Anybody in the market to buy a defunct darknet site? If you are, you might try reaching out to the backers of Genesis Market, the once high-and-mighty peddler of stolen data. They seem to be getting desperate to sell their once prized possession for scrap.
The Record reports that a number of posts have recently popped up on underworld forums advertising the sale of Genesis. Once a big destination for hacking services and stolen data, Genesis was neutralized by the FBI earlier this year in an operation that involved the arrest of dozens of site admins and users. Hundreds of raids in countries all over the world effectively knee-capped the platform’s business. From the scope of the operation, you’d think there wouldn’t be much left to sell.
Now, however, it would appear that someone is trying to do exactly that. The Record reports that on June 28 an account that seems connected to the operators of Genesis began posting about a sale of the business. The user claimed that the FBI had only seized the marketplace’s open web domains; its darknet platform, they claimed, was still useable. The sale apparently includes all of the illicit business’s infrastructure, including “a complete database (except for some details of the client base), source codes, scripts, with a certain agreement, as well as server infrastructure.”
This is like if Elizabeth Holmes still owned Theranos and were trying to sell it from prison. It’s not a super appealing proposition, though you can’t knock a hustler for trying. If you’re a prospective buyer, however, the concerns with such an acquisition should be obvious.
- Buying this site is almost definitely illegal and will get you into trouble.
- It doesn’t seem out of the realm of possibility that it’s some sort of FBI honeypotting effort.
- The reputation of Genesis is totally shot among the darknet crowd, and it’s hard to imagine it’ll make a comeback anytime soon.

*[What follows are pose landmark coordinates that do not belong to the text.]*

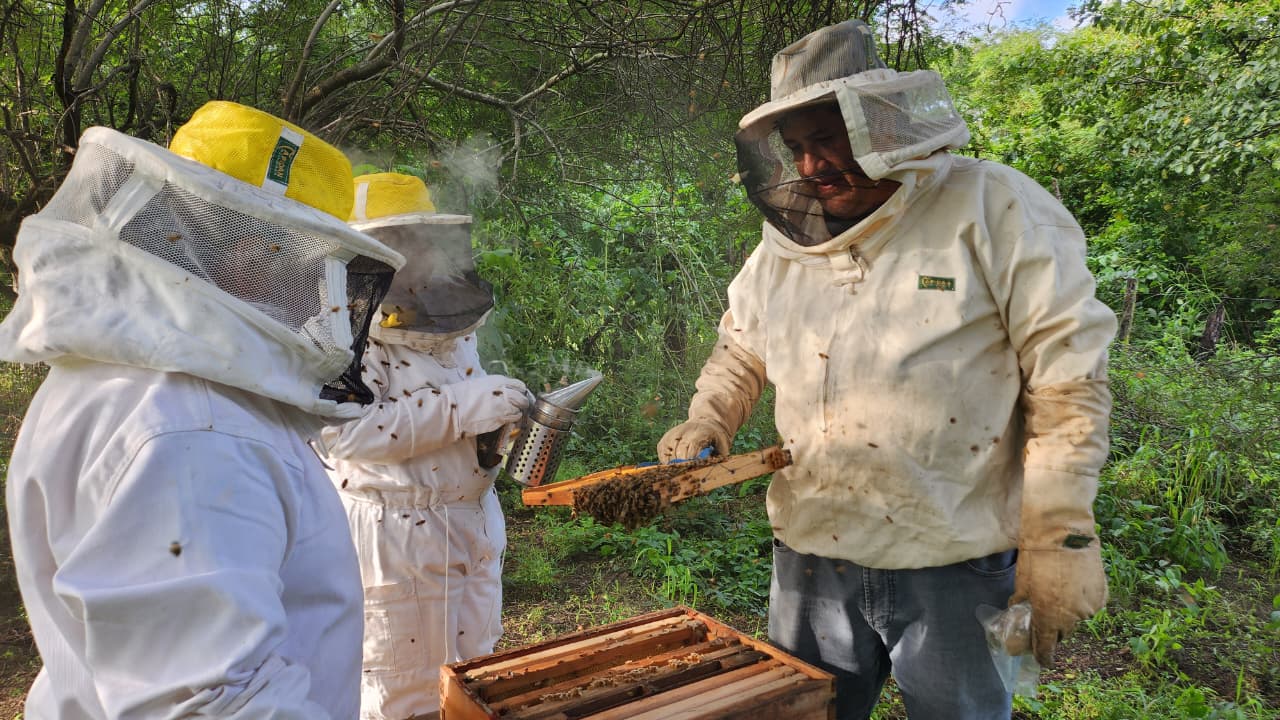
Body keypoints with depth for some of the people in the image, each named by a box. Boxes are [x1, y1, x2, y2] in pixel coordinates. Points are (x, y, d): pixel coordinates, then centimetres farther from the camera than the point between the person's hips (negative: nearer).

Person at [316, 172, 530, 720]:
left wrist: (518, 418, 1)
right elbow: (346, 430, -24)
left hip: (472, 529, 7)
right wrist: (460, 408, -28)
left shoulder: (450, 323, 10)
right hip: (394, 540, -7)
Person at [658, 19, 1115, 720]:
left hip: (956, 564, -4)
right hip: (810, 556, 5)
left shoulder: (993, 208, -10)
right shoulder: (784, 244, 6)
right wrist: (706, 423, 0)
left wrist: (1061, 538, -13)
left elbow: (1068, 374, -11)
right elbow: (739, 351, 19)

As a snapshot of how the dark web’s doing lately, this episode seems revealing. The digital underworld has been on a real losing streak for the past several years, thanks largely to the aggressive actions of the Biden Justice Department. While it’s true that many areas of cybercrime are still booming (see: the MOVEit hack, for instance), a report from February showed that many darknet sites’ revenues had dropped dramatically after the shuttering of the Hydra marketplace by the FBI late last year. Before its downfall, Hydra was one of the most trafficked cybercrime hotspots on the web. The government’s action against it appears to have put a sizable hole in the dark web economy at least temporarily. Genesis’s takedown earlier this year only furthered the disruption to the web’s Tor-driven shadow markets.
That said, digital crime never dies, it just evolves. While Genesis and Hydra may be effectively dead, cybercriminals are now hopping on over to OMG!OMG! or Mega—two of several new popular dark web hubs that seems to offer many of the same services. Until the next big FBI bust, the e-crime hustles will continue.